About Andrew Michaels: Andrew Michaels is a corporate headshot photographer who believes in selling without telling.

With his award-winning imagery, Andrew helps attorneys tell viewers they are looking at a winning firm.

Running his sessions with direct cues and some timely banter, he guides individuals through a range of expressions to match various content forms – from a warm smile to a game face that says “We fight for you”.

Having taken over 10,000 headshots, Andrew has developed a system that caters to all personalities, so even the most camera-shy individuals can finally lean into their greatest selling point, themselves.

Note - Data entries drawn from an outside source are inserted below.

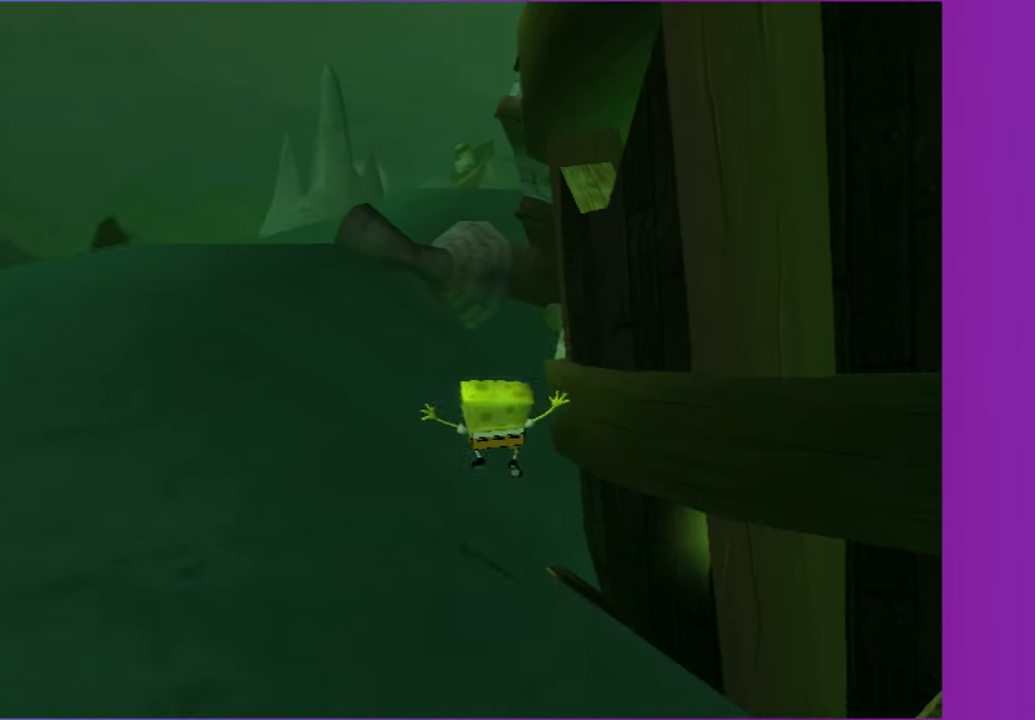
{"buttons": [], "left_stick": "up-right", "right_stick": "center", "button_events": [[217, "A", "down"], [367, "A", "up"]]}
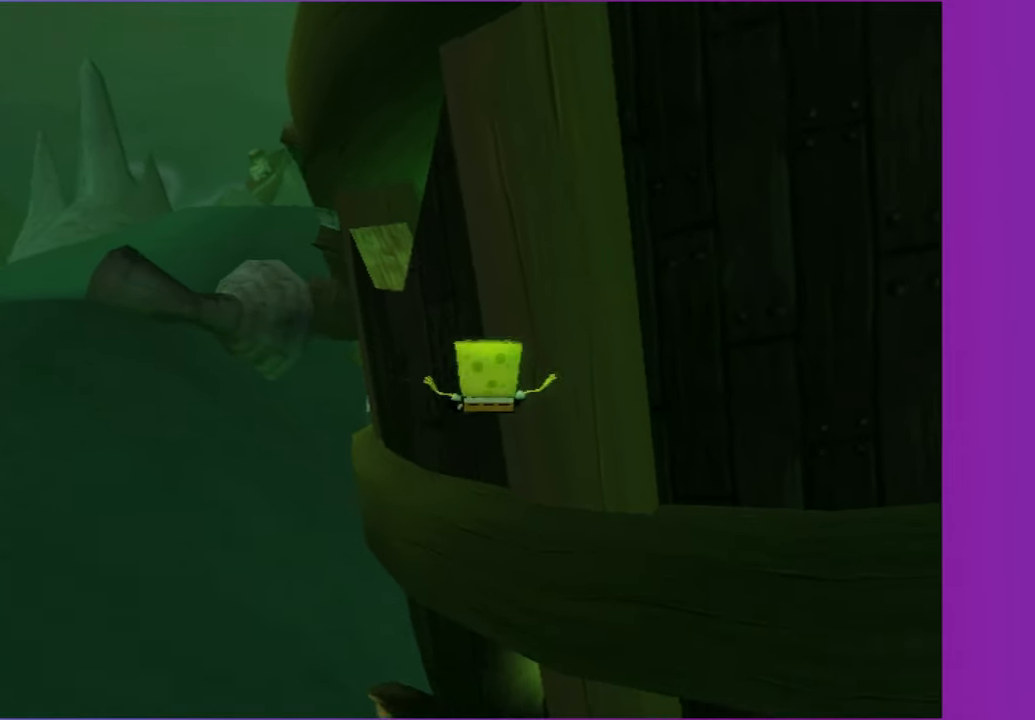
{"buttons": [], "left_stick": "up-left", "right_stick": "center", "button_events": []}
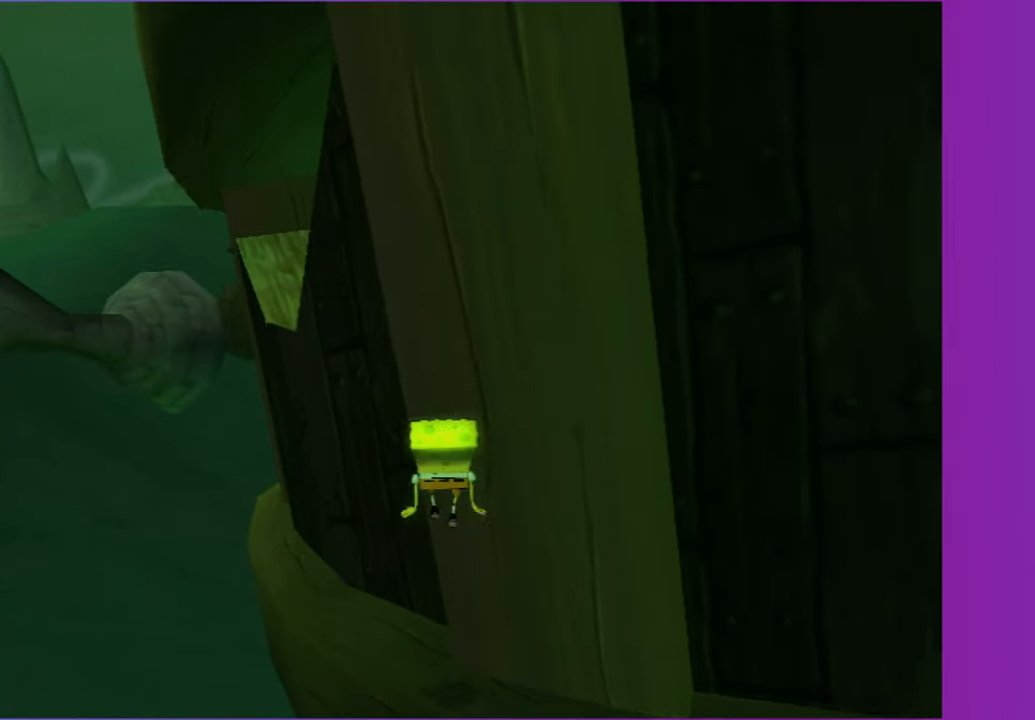
{"buttons": [], "left_stick": "center", "right_stick": "center", "button_events": [[267, "Y", "down"], [400, "Y", "up"]]}
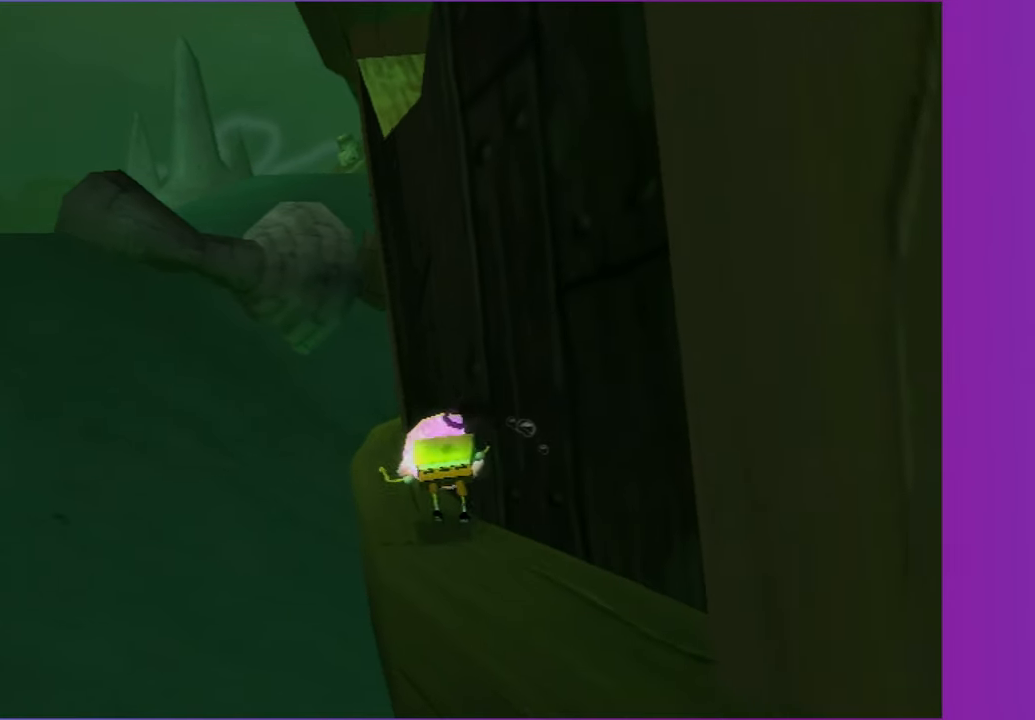
{"buttons": [], "left_stick": "up", "right_stick": "center", "button_events": []}
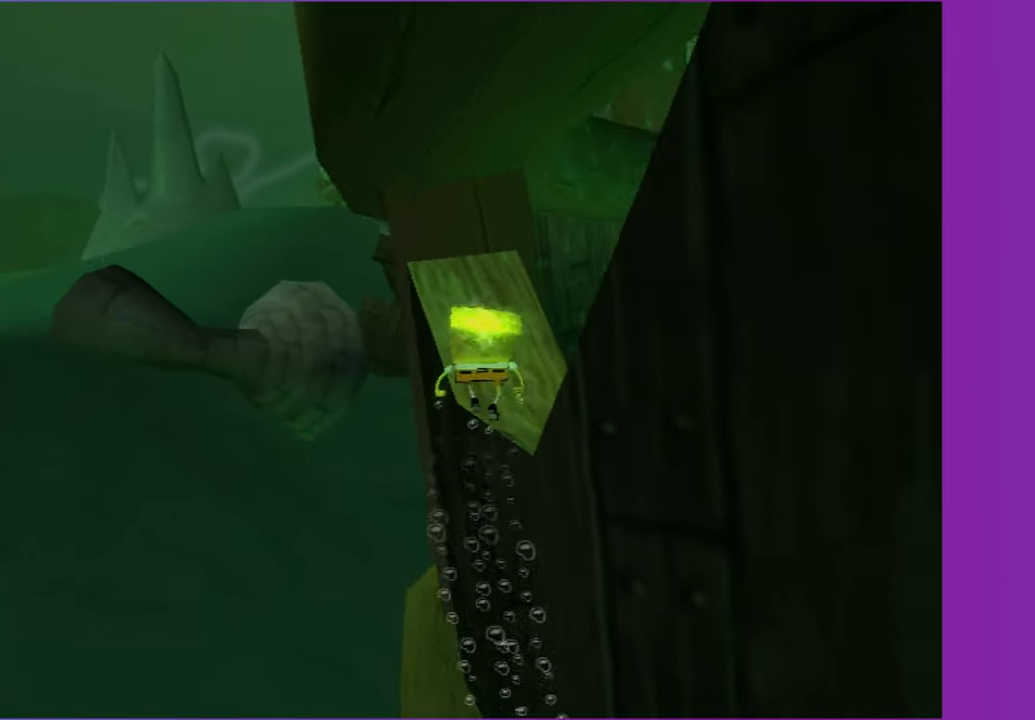
{"buttons": ["Y"], "left_stick": "up-right", "right_stick": "center", "button_events": [[483, "Y", "down"]]}
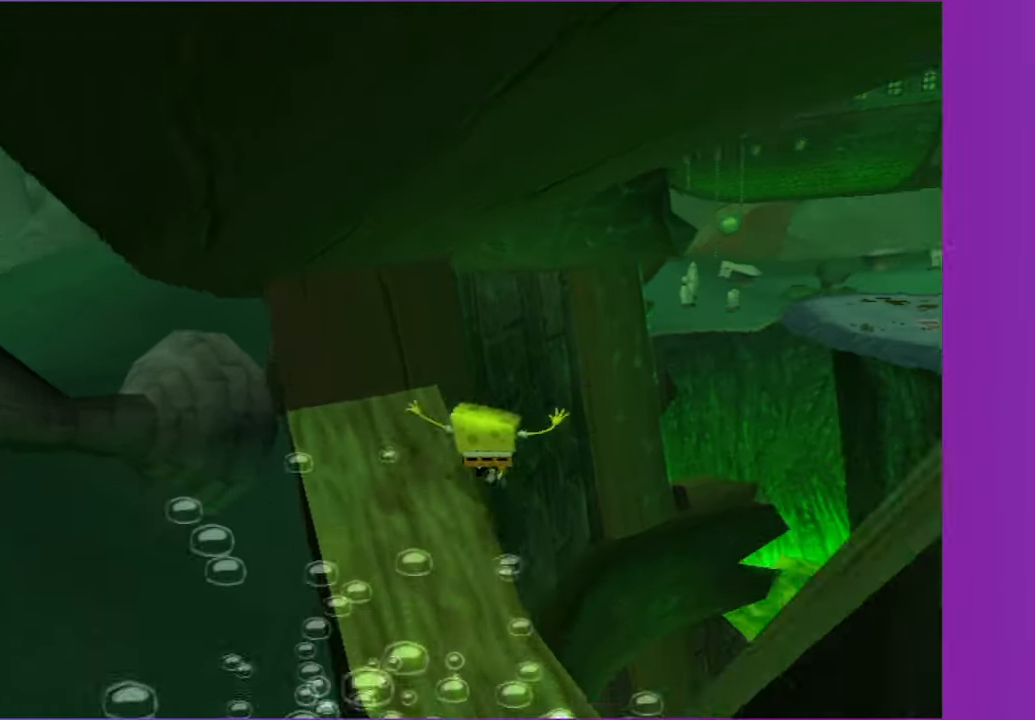
{"buttons": [], "left_stick": "up-left", "right_stick": "right", "button_events": [[133, "Y", "up"]]}
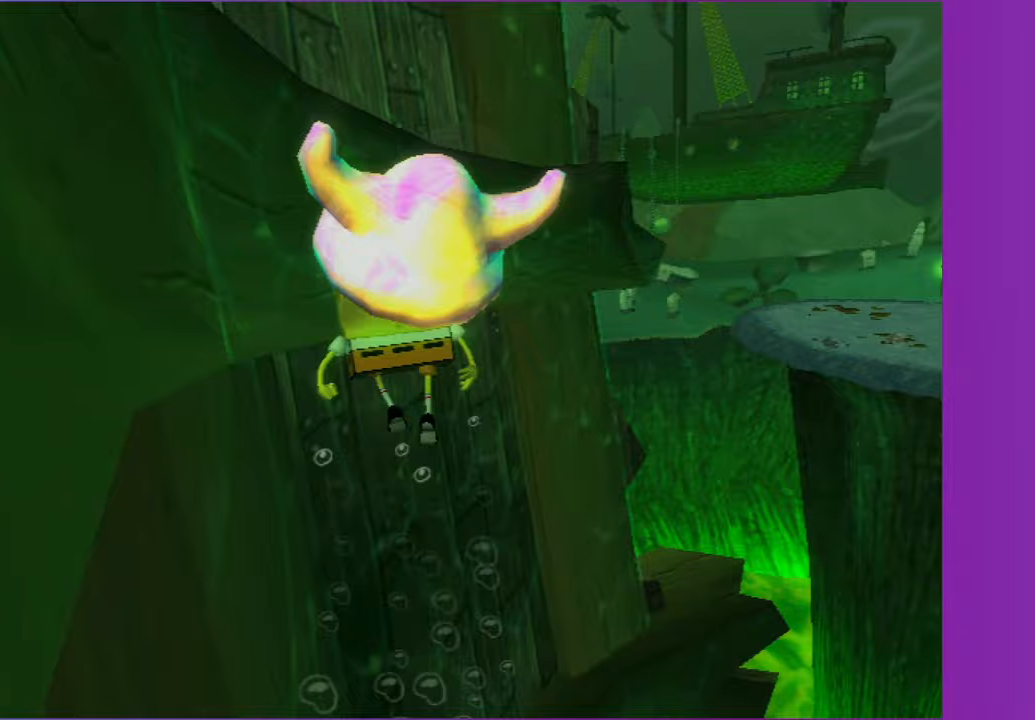
{"buttons": ["A"], "left_stick": "up-left", "right_stick": "center", "button_events": [[267, "B", "down"], [433, "A", "down"], [433, "B", "up"]]}
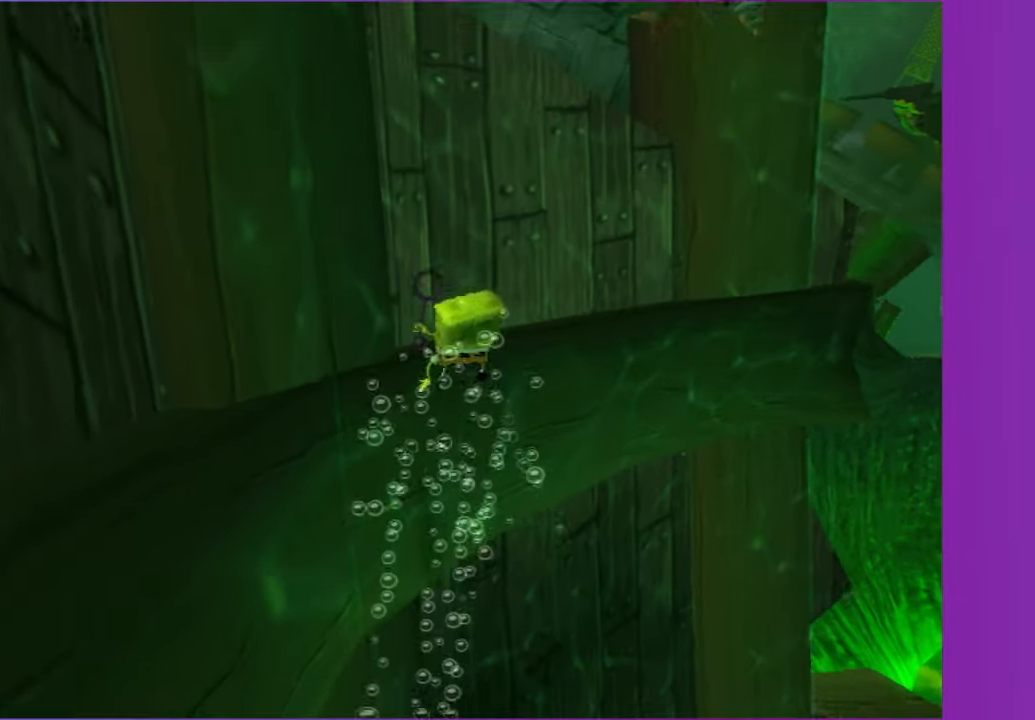
{"buttons": ["A"], "left_stick": "up-left", "right_stick": "center", "button_events": []}
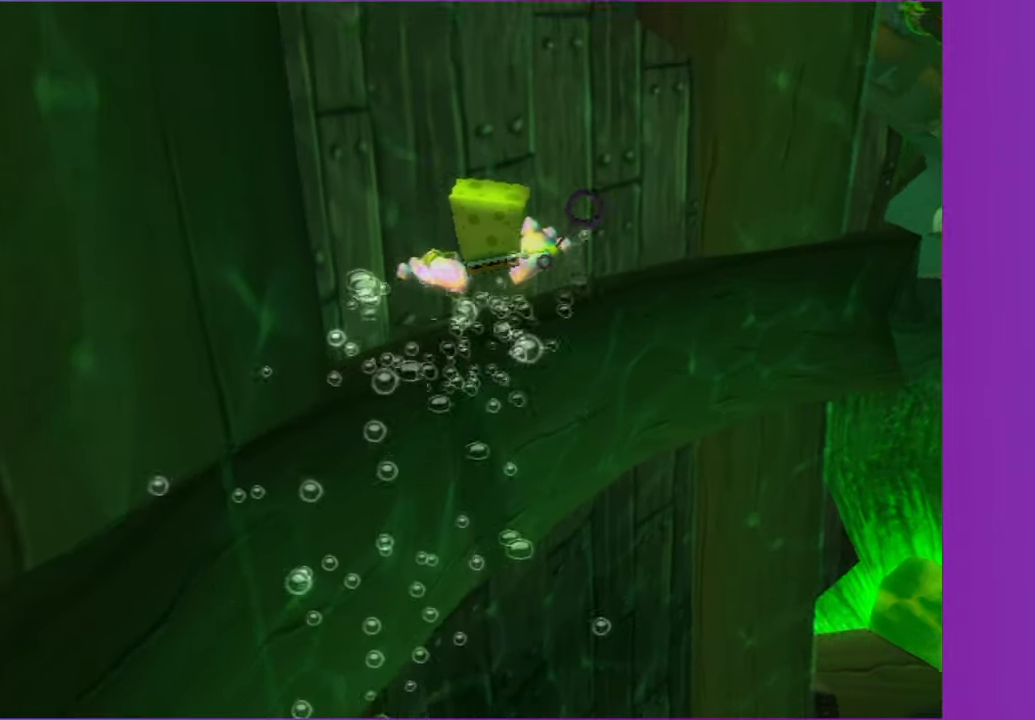
{"buttons": [], "left_stick": "up-right", "right_stick": "center", "button_events": [[350, "A", "up"]]}
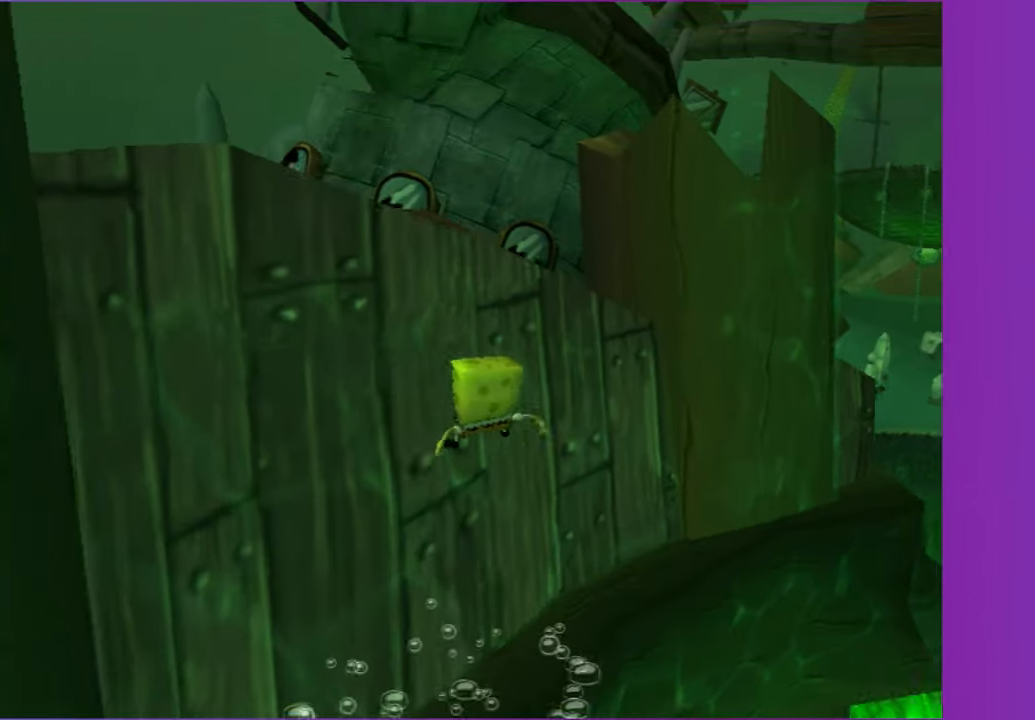
{"buttons": [], "left_stick": "up-right", "right_stick": "center", "button_events": []}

Connect with Andrew Michaels: 

Website: https://www.statestreetheadshots.com/

Email: andrew@statestreetheadshots.com

LinkedIn: https://www.linkedin.com/in/andrewmichaelschi/

LinkedIn: https://www.linkedin.com/company/state-street-headshots/

Facebook: https://www.facebook.com/andrewmichaelschi/

Facebook: https://www.facebook.com/statestreetheadshots

Instagram: https://www.instagram.com/andrewmichaelschi

Instagram: https://www.instagram.com/statestreetheadshots

Connect with Steve Fretzin:

LinkedIn: Steve Fretzin

Twitter: @stevefretzin

Instagram: @fretzinsteve

Facebook: Fretzin, Inc.

Website: Fretzin.com

Email: Steve@Fretzin.com

Book: Legal Business Development Isn’t Rocket Science and more!

YouTube: Steve Fretzin

Call Steve directly at 847-602-6911

Show notes by Podcastologist Chelsea Taylor-Sturkie

Audio production by Turnkey Podcast Productions. You’re the expert. Your podcast will prove it.

FULL TRANSCRIPT

[00:00:00] Steve Fretzin: Hey, everyone. If you’re already a strong business developer or rainmaking managing partner, here’s the chance to step off your proverbial island and audit one of our exclusive Rainmaker Roundtable groups in the month of April. These groups consist solely of top level lawyers who believe in continuous learning and improvement.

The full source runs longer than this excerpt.